──────── Records for the exercise
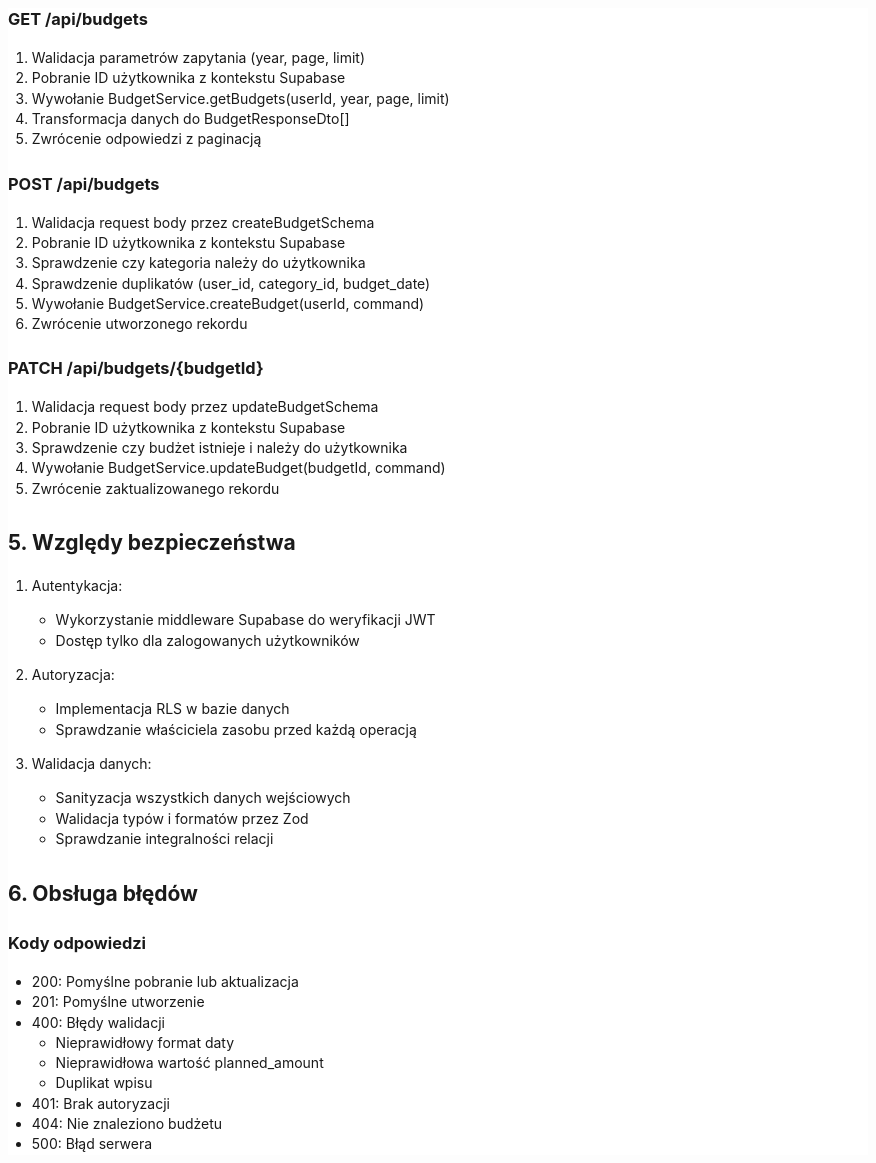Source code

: ### GET /api/budgets

1. Walidacja parametrów zapytania (year, page, limit)
2. Pobranie ID użytkownika z kontekstu Supabase
3. Wywołanie BudgetService.getBudgets(userId, year, page, limit)
4. Transformacja danych do BudgetResponseDto[]
5. Zwrócenie odpowiedzi z paginacją

### POST /api/budgets

1. Walidacja request body przez createBudgetSchema
2. Pobranie ID użytkownika z kontekstu Supabase
3. Sprawdzenie czy kategoria należy do użytkownika
4. Sprawdzenie duplikatów (user_id, category_id, budget_date)
5. Wywołanie BudgetService.createBudget(userId, command)
6. Zwrócenie utworzonego rekordu

### PATCH /api/budgets/{budgetId}

1. Walidacja request body przez updateBudgetSchema
2. Pobranie ID użytkownika z kontekstu Supabase
3. Sprawdzenie czy budżet istnieje i należy do użytkownika
4. Wywołanie BudgetService.updateBudget(budgetId, command)
5. Zwrócenie zaktualizowanego rekordu

## 5. Względy bezpieczeństwa

1. Autentykacja:

   - Wykorzystanie middleware Supabase do weryfikacji JWT
   - Dostęp tylko dla zalogowanych użytkowników

2. Autoryzacja:

   - Implementacja RLS w bazie danych
   - Sprawdzanie właściciela zasobu przed każdą operacją

3. Walidacja danych:
   - Sanityzacja wszystkich danych wejściowych
   - Walidacja typów i formatów przez Zod
   - Sprawdzanie integralności relacji

## 6. Obsługa błędów

### Kody odpowiedzi

- 200: Pomyślne pobranie lub aktualizacja
- 201: Pomyślne utworzenie
- 400: Błędy walidacji
  - Nieprawidłowy format daty
  - Nieprawidłowa wartość planned_amount
  - Duplikat wpisu
- 401: Brak autoryzacji
- 404: Nie znaleziono budżetu
- 500: Błąd serwera
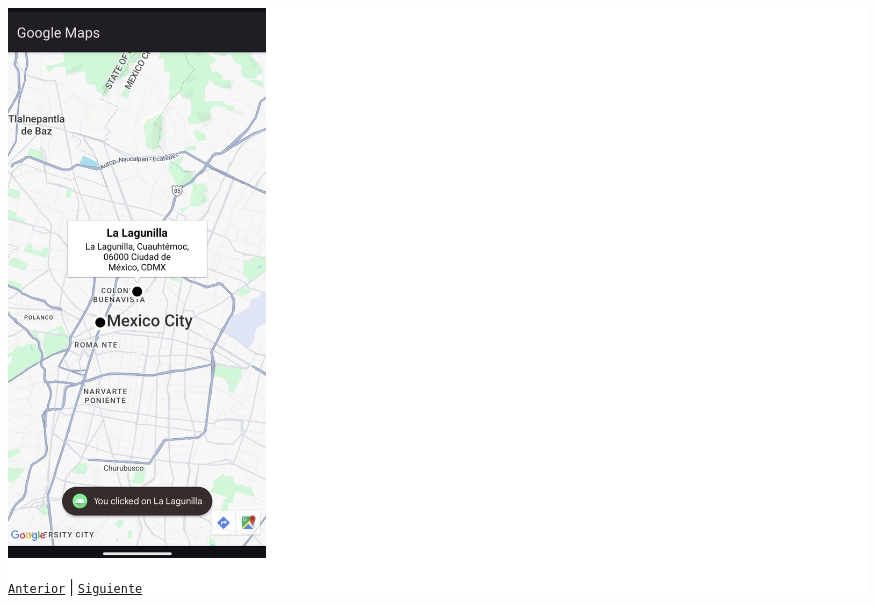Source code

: <img src="images/custom-window.png" width="30%">

[`Anterior`](../Ejemplo-01#readme) | [`Siguiente`](..#readme)      

</div>

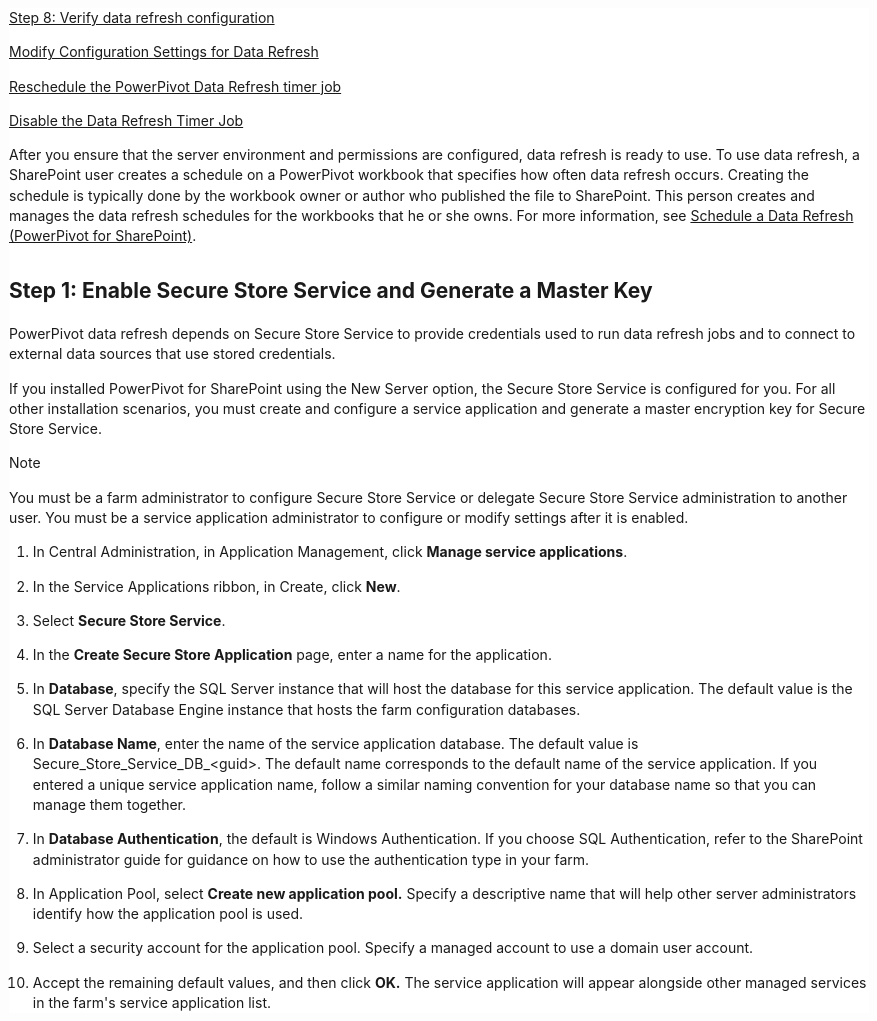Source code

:  [Step 8: Verify data refresh configuration](#bkmk_verify)

 [Modify Configuration Settings for Data Refresh](#bkmk_config)

 [Reschedule the PowerPivot Data Refresh timer job](#configTimerJob)

 [Disable the Data Refresh Timer Job](#bkmk_disableDR)

 After you ensure that the server environment and permissions are configured, data refresh is ready to use. To use data refresh, a SharePoint user creates a schedule on a PowerPivot workbook that specifies how often data refresh occurs. Creating the schedule is typically done by the workbook owner or author who published the file to SharePoint. This person creates and manages the data refresh schedules for the workbooks that he or she owns. For more information, see [Schedule a Data Refresh &#40;PowerPivot for SharePoint&#41;](schedule-a-data-refresh-powerpivot-for-sharepoint.md).

##  <a name="bkmk_services"></a> Step 1: Enable Secure Store Service and Generate a Master Key
 PowerPivot data refresh depends on Secure Store Service to provide credentials used to run data refresh jobs and to connect to external data sources that use stored credentials.

 If you installed PowerPivot for SharePoint using the New Server option, the Secure Store Service is configured for you. For all other installation scenarios, you must create and configure a service application and generate a master encryption key for Secure Store Service.

> [!NOTE]
>  You must be a farm administrator to configure Secure Store Service or delegate Secure Store Service administration to another user. You must be a service application administrator to configure or modify settings after it is enabled.

1.  In Central Administration, in Application Management, click **Manage service applications**.

2.  In the Service Applications ribbon, in Create, click **New**.

3.  Select **Secure Store Service**.

4.  In the **Create Secure Store Application** page, enter a name for the application.

5.  In **Database**, specify the SQL Server instance that will host the database for this service application. The default value is the SQL Server Database Engine instance that hosts the farm configuration databases.

6.  In **Database Name**, enter the name of the service application database. The default value is Secure_Store_Service_DB_\<guid>. The default name corresponds to the default name of the service application. If you entered a unique service application name, follow a similar naming convention for your database name so that you can manage them together.

7.  In **Database Authentication**, the default is Windows Authentication. If you choose SQL Authentication, refer to the SharePoint administrator guide for guidance on how to use the authentication type in your farm.

8.  In Application Pool, select **Create new application pool.** Specify a descriptive name that will help other server administrators identify how the application pool is used.

9. Select a security account for the application pool. Specify a managed account to use a domain user account.

10. Accept the remaining default values, and then click **OK.** The service application will appear alongside other managed services in the farm's service application list.
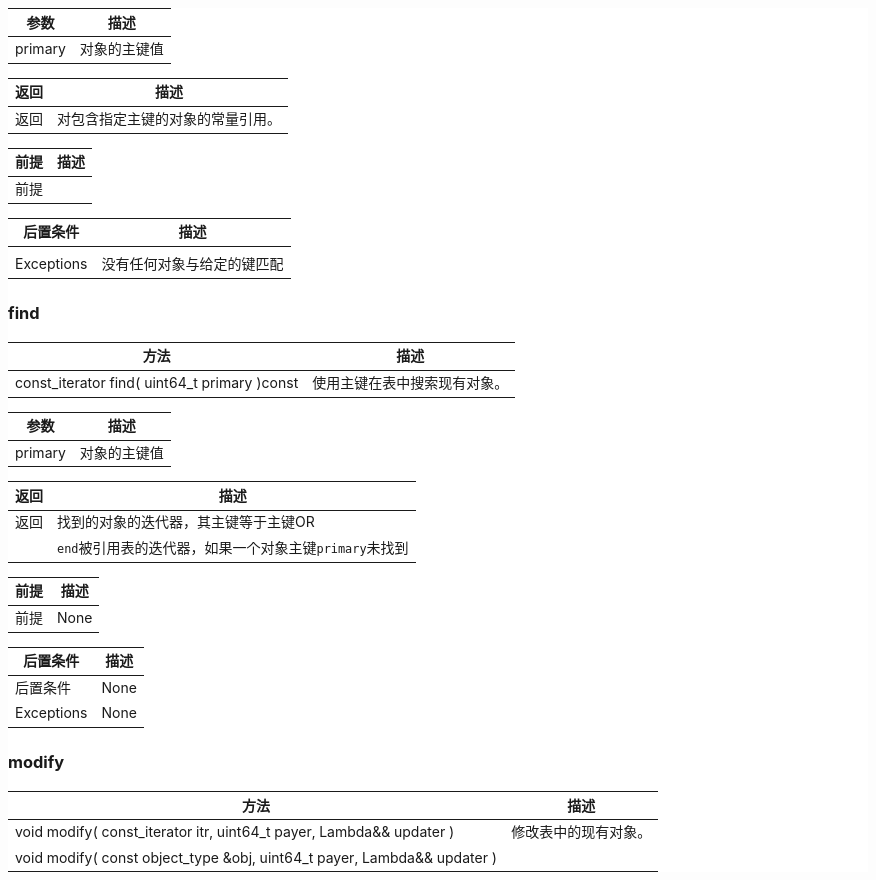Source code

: |参数|描述|
|----|----|
|primary|对象的主键值|

|返回|描述|
|----|----|
|返回|对包含指定主键的对象的常量引用。|

|前提|描述|
|----|----|
|前提|||


|后置条件|描述|
|----|----|
|||
|Exceptions|没有任何对象与给定的键匹配|

### find 

|方法|描述|
|----|----|
|const_iterator find( uint64_t primary )const|使用主键在表中搜索现有对象。|

|参数|描述|
|----|----|
|primary|对象的主键值|

|返回|描述|
|----|----|
|返回|找到的对象的迭代器，其主键等于主键OR|
||`end`被引用表的迭代器，如果一个对象主键`primary`未找到|

|前提|描述|
|----|----|
|前提|None||


|后置条件|描述|
|----|----|
|后置条件|None|
|Exceptions|None|

### modify

|方法|描述|
|----|----|
|void modify( const_iterator itr, uint64_t payer, Lambda&& updater )|修改表中的现有对象。|
|void modify( const object_type &obj, uint64_t payer, Lambda&& updater )|||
────────────────
• Activity: Restate all of the data word for word and include no pictures.

• Answer space:
Source code

: ### GET /api/budgets

1. Walidacja parametrów zapytania (year, page, limit)
2. Pobranie ID użytkownika z kontekstu Supabase
3. Wywołanie BudgetService.getBudgets(userId, year, page, limit)
4. Transformacja danych do BudgetResponseDto[]
5. Zwrócenie odpowiedzi z paginacją

### POST /api/budgets

1. Walidacja request body przez createBudgetSchema
2. Pobranie ID użytkownika z kontekstu Supabase
3. Sprawdzenie czy kategoria należy do użytkownika
4. Sprawdzenie duplikatów (user_id, category_id, budget_date)
5. Wywołanie BudgetService.createBudget(userId, command)
6. Zwrócenie utworzonego rekordu

### PATCH /api/budgets/{budgetId}

1. Walidacja request body przez updateBudgetSchema
2. Pobranie ID użytkownika z kontekstu Supabase
3. Sprawdzenie czy budżet istnieje i należy do użytkownika
4. Wywołanie BudgetService.updateBudget(budgetId, command)
5. Zwrócenie zaktualizowanego rekordu

## 5. Względy bezpieczeństwa

1. Autentykacja:

   - Wykorzystanie middleware Supabase do weryfikacji JWT
   - Dostęp tylko dla zalogowanych użytkowników

2. Autoryzacja:

   - Implementacja RLS w bazie danych
   - Sprawdzanie właściciela zasobu przed każdą operacją

3. Walidacja danych:
   - Sanityzacja wszystkich danych wejściowych
   - Walidacja typów i formatów przez Zod
   - Sprawdzanie integralności relacji

## 6. Obsługa błędów

### Kody odpowiedzi

- 200: Pomyślne pobranie lub aktualizacja
- 201: Pomyślne utworzenie
- 400: Błędy walidacji
  - Nieprawidłowy format daty
  - Nieprawidłowa wartość planned_amount
  - Duplikat wpisu
- 401: Brak autoryzacji
- 404: Nie znaleziono budżetu
- 500: Błąd serwera
Source code

: <img src="images/custom-window.png" width="30%">

[`Anterior`](../Ejemplo-01#readme) | [`Siguiente`](..#readme)      

</div>

Source code

:  [Step 8: Verify data refresh configuration](#bkmk_verify)

 [Modify Configuration Settings for Data Refresh](#bkmk_config)

 [Reschedule the PowerPivot Data Refresh timer job](#configTimerJob)

 [Disable the Data Refresh Timer Job](#bkmk_disableDR)

 After you ensure that the server environment and permissions are configured, data refresh is ready to use. To use data refresh, a SharePoint user creates a schedule on a PowerPivot workbook that specifies how often data refresh occurs. Creating the schedule is typically done by the workbook owner or author who published the file to SharePoint. This person creates and manages the data refresh schedules for the workbooks that he or she owns. For more information, see [Schedule a Data Refresh &#40;PowerPivot for SharePoint&#41;](schedule-a-data-refresh-powerpivot-for-sharepoint.md).

##  <a name="bkmk_services"></a> Step 1: Enable Secure Store Service and Generate a Master Key
 PowerPivot data refresh depends on Secure Store Service to provide credentials used to run data refresh jobs and to connect to external data sources that use stored credentials.

 If you installed PowerPivot for SharePoint using the New Server option, the Secure Store Service is configured for you. For all other installation scenarios, you must create and configure a service application and generate a master encryption key for Secure Store Service.

> [!NOTE]
>  You must be a farm administrator to configure Secure Store Service or delegate Secure Store Service administration to another user. You must be a service application administrator to configure or modify settings after it is enabled.

1.  In Central Administration, in Application Management, click **Manage service applications**.

2.  In the Service Applications ribbon, in Create, click **New**.

3.  Select **Secure Store Service**.

4.  In the **Create Secure Store Application** page, enter a name for the application.

5.  In **Database**, specify the SQL Server instance that will host the database for this service application. The default value is the SQL Server Database Engine instance that hosts the farm configuration databases.

6.  In **Database Name**, enter the name of the service application database. The default value is Secure_Store_Service_DB_\<guid>. The default name corresponds to the default name of the service application. If you entered a unique service application name, follow a similar naming convention for your database name so that you can manage them together.

7.  In **Database Authentication**, the default is Windows Authentication. If you choose SQL Authentication, refer to the SharePoint administrator guide for guidance on how to use the authentication type in your farm.

8.  In Application Pool, select **Create new application pool.** Specify a descriptive name that will help other server administrators identify how the application pool is used.

9. Select a security account for the application pool. Specify a managed account to use a domain user account.

10. Accept the remaining default values, and then click **OK.** The service application will appear alongside other managed services in the farm's service application list.
Source code

: |参数|描述|
|----|----|
|primary|对象的主键值|

|返回|描述|
|----|----|
|返回|对包含指定主键的对象的常量引用。|

|前提|描述|
|----|----|
|前提|||


|后置条件|描述|
|----|----|
|||
|Exceptions|没有任何对象与给定的键匹配|

### find 

|方法|描述|
|----|----|
|const_iterator find( uint64_t primary )const|使用主键在表中搜索现有对象。|

|参数|描述|
|----|----|
|primary|对象的主键值|

|返回|描述|
|----|----|
|返回|找到的对象的迭代器，其主键等于主键OR|
||`end`被引用表的迭代器，如果一个对象主键`primary`未找到|

|前提|描述|
|----|----|
|前提|None||


|后置条件|描述|
|----|----|
|后置条件|None|
|Exceptions|None|

### modify

|方法|描述|
|----|----|
|void modify( const_iterator itr, uint64_t payer, Lambda&& updater )|修改表中的现有对象。|
|void modify( const object_type &obj, uint64_t payer, Lambda&& updater )|||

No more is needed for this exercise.